- **TASK REQUIREMENTS**
Output, exactly and with no pictures, the line that contains "43: (459, 222)" and every line that comes after it in the data below, the last one included.

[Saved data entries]
┌────────
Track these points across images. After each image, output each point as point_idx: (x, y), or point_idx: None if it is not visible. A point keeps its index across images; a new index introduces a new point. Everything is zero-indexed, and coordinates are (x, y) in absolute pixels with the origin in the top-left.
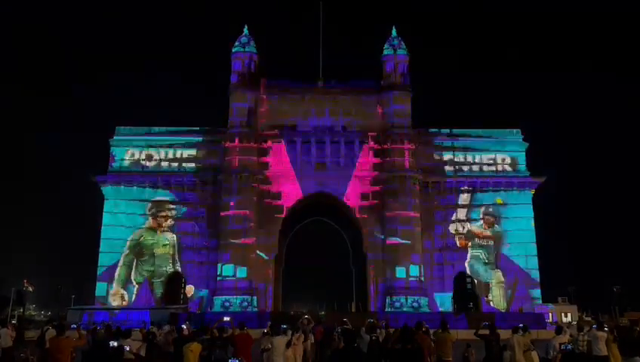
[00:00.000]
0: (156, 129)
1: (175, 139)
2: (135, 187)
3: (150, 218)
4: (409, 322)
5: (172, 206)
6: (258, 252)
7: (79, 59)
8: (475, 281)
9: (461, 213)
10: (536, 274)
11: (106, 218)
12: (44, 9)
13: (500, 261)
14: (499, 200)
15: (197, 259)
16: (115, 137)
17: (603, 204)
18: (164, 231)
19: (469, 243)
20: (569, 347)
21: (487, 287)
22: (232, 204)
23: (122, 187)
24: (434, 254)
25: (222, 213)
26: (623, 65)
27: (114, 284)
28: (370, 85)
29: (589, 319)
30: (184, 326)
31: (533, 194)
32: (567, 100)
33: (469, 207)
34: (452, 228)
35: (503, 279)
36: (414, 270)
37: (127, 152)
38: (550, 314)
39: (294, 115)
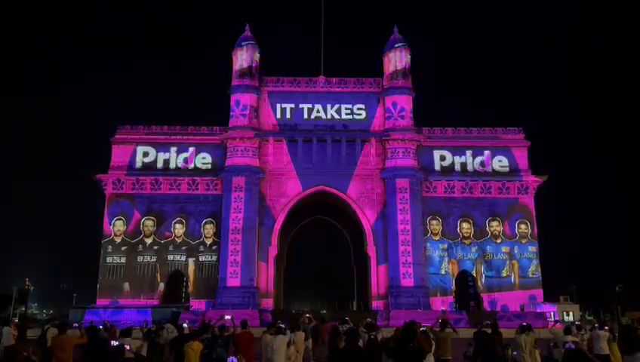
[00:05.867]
0: (157, 128)
1: (176, 137)
2: (136, 185)
3: (151, 217)
4: (409, 321)
5: (173, 205)
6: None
7: (79, 58)
8: (477, 280)
9: (463, 212)
10: (537, 273)
11: (107, 216)
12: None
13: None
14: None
15: (198, 258)
16: (116, 136)
17: (605, 202)
18: (165, 229)
19: (472, 242)
20: (572, 345)
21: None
22: (233, 202)
23: (123, 186)
24: (435, 253)
25: (223, 212)
26: (625, 64)
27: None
28: (372, 84)
29: (591, 318)
30: (185, 325)
31: (535, 193)
32: (569, 99)
33: (471, 206)
34: (453, 227)
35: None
36: (416, 268)
37: (129, 151)
38: (552, 314)
39: (296, 113)
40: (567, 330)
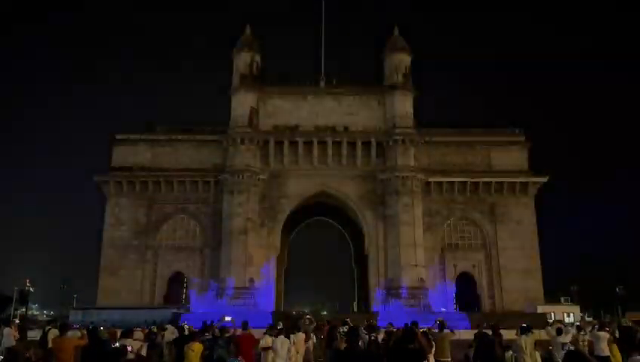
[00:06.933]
0: (157, 128)
1: (176, 138)
2: (137, 186)
3: (152, 217)
4: (410, 322)
5: (174, 206)
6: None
7: (79, 59)
8: (477, 281)
9: (463, 213)
10: (538, 274)
11: (107, 217)
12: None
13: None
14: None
15: (199, 259)
16: (116, 136)
17: (605, 203)
18: (166, 230)
19: (472, 243)
20: (571, 347)
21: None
22: (233, 204)
23: (124, 186)
24: (436, 254)
25: (224, 213)
26: (626, 64)
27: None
28: (372, 85)
29: (591, 320)
30: (185, 326)
31: (536, 194)
32: (570, 100)
33: (471, 207)
34: (453, 227)
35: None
36: (416, 270)
37: (129, 152)
38: (553, 314)
39: (296, 114)
40: (559, 331)
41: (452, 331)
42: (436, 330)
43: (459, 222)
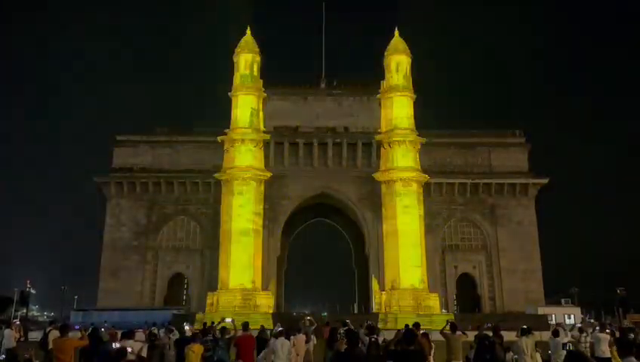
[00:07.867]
0: (158, 129)
1: (177, 139)
2: (137, 187)
3: (152, 218)
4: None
5: (174, 207)
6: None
7: (80, 58)
8: (478, 283)
9: (463, 214)
10: (539, 276)
11: (108, 218)
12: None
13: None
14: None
15: (199, 260)
16: (117, 138)
17: (605, 205)
18: (166, 231)
19: (473, 244)
20: (571, 347)
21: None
22: (234, 204)
23: (124, 187)
24: (436, 255)
25: (224, 214)
26: (626, 66)
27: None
28: (373, 86)
29: (592, 321)
30: (187, 327)
31: (536, 196)
32: (570, 102)
33: (472, 208)
34: (454, 229)
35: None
36: (416, 271)
37: (129, 153)
38: (553, 316)
39: (297, 116)
40: (556, 333)
41: (464, 333)
42: (449, 332)
43: (459, 223)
└────────
- **RESPONSE**
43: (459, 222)
[00:07.867]
0: (158, 129)
1: (177, 139)
2: (137, 187)
3: (152, 218)
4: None
5: (174, 207)
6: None
7: (80, 58)
8: (478, 283)
9: (463, 214)
10: (539, 276)
11: (108, 218)
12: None
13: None
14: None
15: (199, 260)
16: (117, 138)
17: (605, 205)
18: (166, 231)
19: (473, 244)
20: (571, 347)
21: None
22: (234, 204)
23: (124, 187)
24: (436, 255)
25: (224, 214)
26: (626, 66)
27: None
28: (373, 86)
29: (592, 321)
30: (187, 327)
31: (536, 196)
32: (570, 102)
33: (472, 208)
34: (454, 229)
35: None
36: (416, 271)
37: (129, 153)
38: (553, 316)
39: (297, 116)
40: (556, 333)
41: (464, 333)
42: (449, 332)
43: (459, 223)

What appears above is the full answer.